Paolo Barbaro, Les deux saisons
© Yann Gar
Livre posthume, paru en 2016, deux ans après la mort de son auteur, Les deux saisons est une de ces œuvres à double face qui évoquent l’arrière-saison d’un amour et celle d’une vie, avec une délicatesse infinie. Dans ces pages, le magnifique guide vénitien qu’est Paolo Barbaro dans ses autres textes se fait élégiaque, racontant mezza voce la fin d’une liaison : Dario, un assureur habitant Trieste avec sa femme et ses deux enfants, rencontre Bruna, une Vénitienne, sur un pont de pierre blanche, le pont Tordu ou le pont des Voiles. Commence alors une idylle entre l’« assureur sensible » et Bruna l’esseulée, qui attend la visite de ce dernier un jour par semaine, à 16h54. Jusqu’à cet après-midi où Bruna annonce son intention de quitter Venise pour Milan, où son amant pourra toujours, lui dit-elle, lui rendre visite : « Je t’attends » est son antienne. Elle n’en disparaît pas moins. La première partie du diptyque se termine ainsi, rien n’est résolu ni scellé, tout reste en suspens, comme si rien à Venise ne pouvait se dénouer. Dans le deuxième tableau du diptyque, « Journal d’hiver », rien non plus ne se dénoue vraiment, quoique celui qui tient ces carnets ne trouve son bonheur qu’en écrivant. Il note presque uniquement des détails insignifiants, mais sa manière de se mettre à l’écoute du monde et du silence de Venise, quand le promeneur s’éloigne du centre et de la piazza San Marco, rend ces fragments pareils à des poèmes en prose où l’on peut, entre autres merveilles, contempler « l’arbre muet », « haut d’une vingtaine de mètres, vert sombre, fuselé, compact », et qui reste immobile, élancé, replié sur lui-même, sans bruit.

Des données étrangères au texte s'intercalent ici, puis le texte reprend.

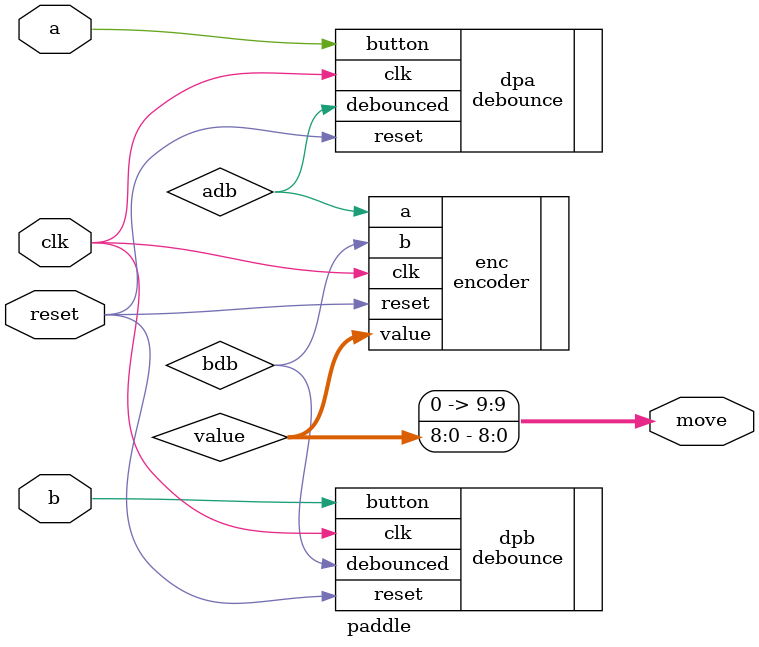
<source format=v>
`default_nettype none
`timescale 1ns/1ns
module paddle (
    input wire clk,
    input wire reset,
    input wire a,
    input wire b,
    output wire [9:0] move
);
    wire adb, bdb;
    wire [8:0] value;
    debounce dpa(.clk(clk), .reset(reset), .button(a), .debounced(adb));
    debounce dpb(.clk(clk), .reset(reset), .button(b), .debounced(bdb));
    encoder #(.WIDTH(9), .MAX(430)) enc(.clk(clk), .reset(reset), .a(adb), .b(bdb), .value(value));
    assign move = {1'b0, value};
endmodule

</source>
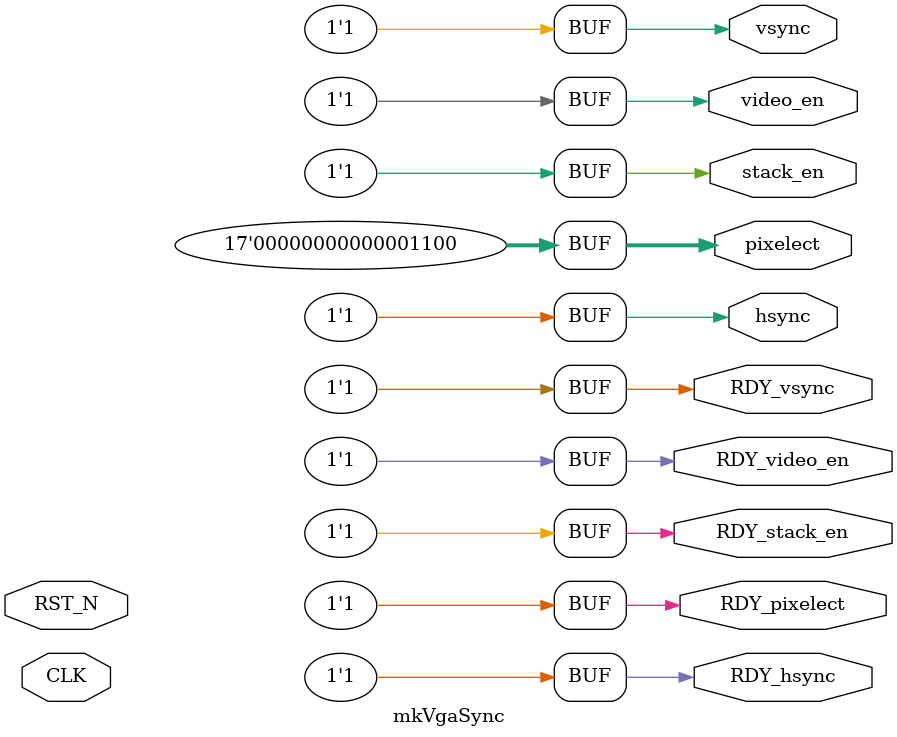
<source format=v>

`ifdef BSV_ASSIGNMENT_DELAY
`else
`define BSV_ASSIGNMENT_DELAY
`endif

module mkVgaSync(CLK,
		 RST_N,

		 pixelect,
		 RDY_pixelect,

		 hsync,
		 RDY_hsync,

		 vsync,
		 RDY_vsync,

		 video_en,
		 RDY_video_en,

		 stack_en,
		 RDY_stack_en);
  input  CLK;
  input  RST_N;

  // value method pixelect
  output [16 : 0] pixelect;
  output RDY_pixelect;

  // value method hsync
  output hsync;
  output RDY_hsync;

  // value method vsync
  output vsync;
  output RDY_vsync;

  // value method video_en
  output video_en;
  output RDY_video_en;

  // value method stack_en
  output stack_en;
  output RDY_stack_en;

  // signals for module outputs
  wire [16 : 0] pixelect;
  wire RDY_hsync,
       RDY_pixelect,
       RDY_stack_en,
       RDY_video_en,
       RDY_vsync,
       hsync,
       stack_en,
       video_en,
       vsync;

  // value method pixelect
  assign pixelect = 17'd12 ;
  assign RDY_pixelect = 1'd1 ;

  // value method hsync
  assign hsync = 1'd1 ;
  assign RDY_hsync = 1'd1 ;

  // value method vsync
  assign vsync = 1'd1 ;
  assign RDY_vsync = 1'd1 ;

  // value method video_en
  assign video_en = 1'd1 ;
  assign RDY_video_en = 1'd1 ;

  // value method stack_en
  assign stack_en = 1'd1 ;
  assign RDY_stack_en = 1'd1 ;
endmodule  // mkVgaSync


</source>
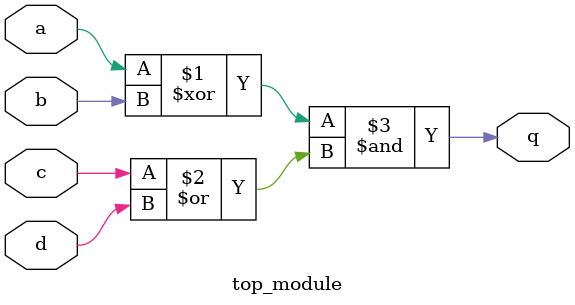
<source format=sv>
module top_module (
    input a,
    input b,
    input c,
    input d,
    output reg q
);

    assign q = (a ^ b) & (c | d);

endmodule

</source>
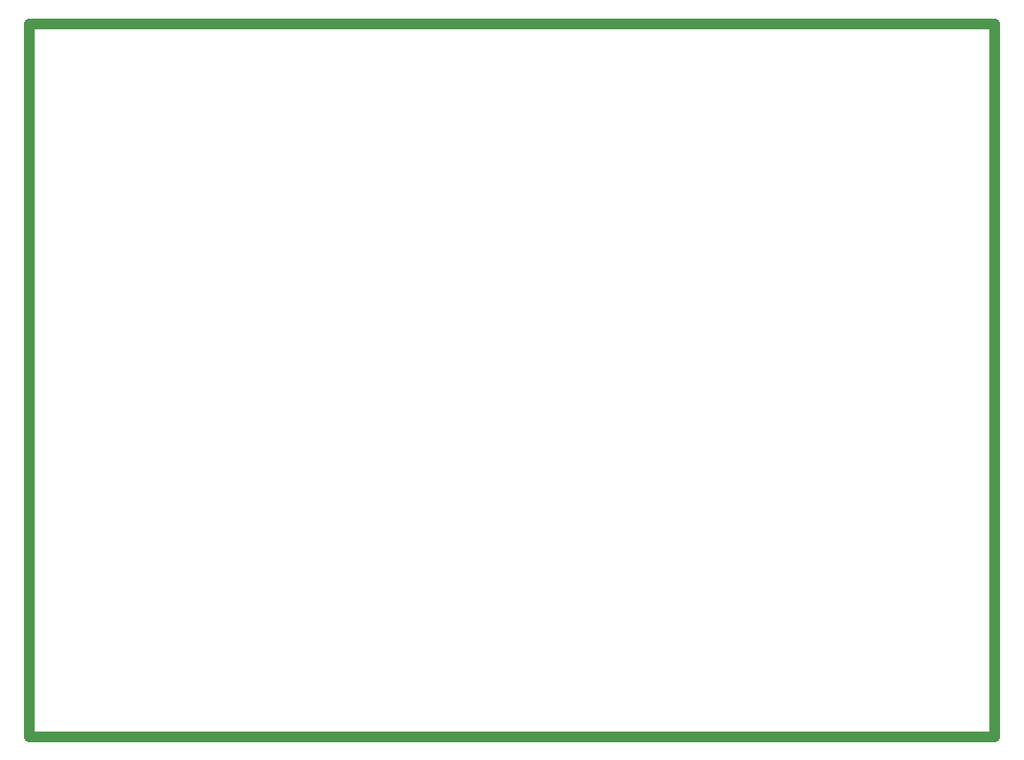
<source format=gko>
G04*
G04 #@! TF.GenerationSoftware,Altium Limited,Altium Designer,20.1.8 (145)*
G04*
G04 Layer_Color=16711935*
%FSLAX25Y25*%
%MOIN*%
G70*
G04*
G04 #@! TF.SameCoordinates,3D76E3EC-FEB2-46C7-AB75-6B0F0163D353*
G04*
G04*
G04 #@! TF.FilePolarity,Positive*
G04*
G01*
G75*
%ADD31C,0.03937*%
D31*
X70866Y503937D02*
X433071D01*
Y236220D02*
Y503937D01*
X70866Y236220D02*
X433071D01*
X70866D02*
Y503937D01*
M02*

</source>
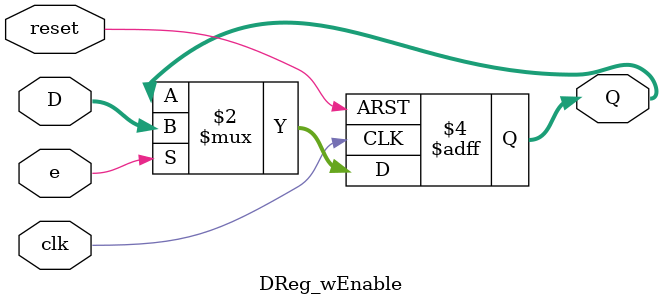
<source format=v>
`timescale 1ns / 1ps

module DReg_wEnable(
    input clk,
    input reset,
    input e,
    input [7:0] D,
    output reg [7:0] Q
    );
    
    always@(posedge clk, posedge reset) begin 
        if(reset)
            Q <= 8'b0;
        else if(e)
            Q <= D;
    end
endmodule

</source>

Paolo Barbaro n’a rien d’un oiseau de mauvais augure, il possède ce don, précieux entre tous : il s’en tient à l’essentiel avec la légèreté de qui ne s’appesantit jamais. De lui et de ses doubles, qui ont quelquefois l’air de fantômes au gai savoir, nous pourrions dire ce que lui-même dit d’Arcimboldo : « L’artiste, ironique et intellectuel, humoral et enchanteur, déplace et confirme, attire et détourne nos incertitudes mouvantes ».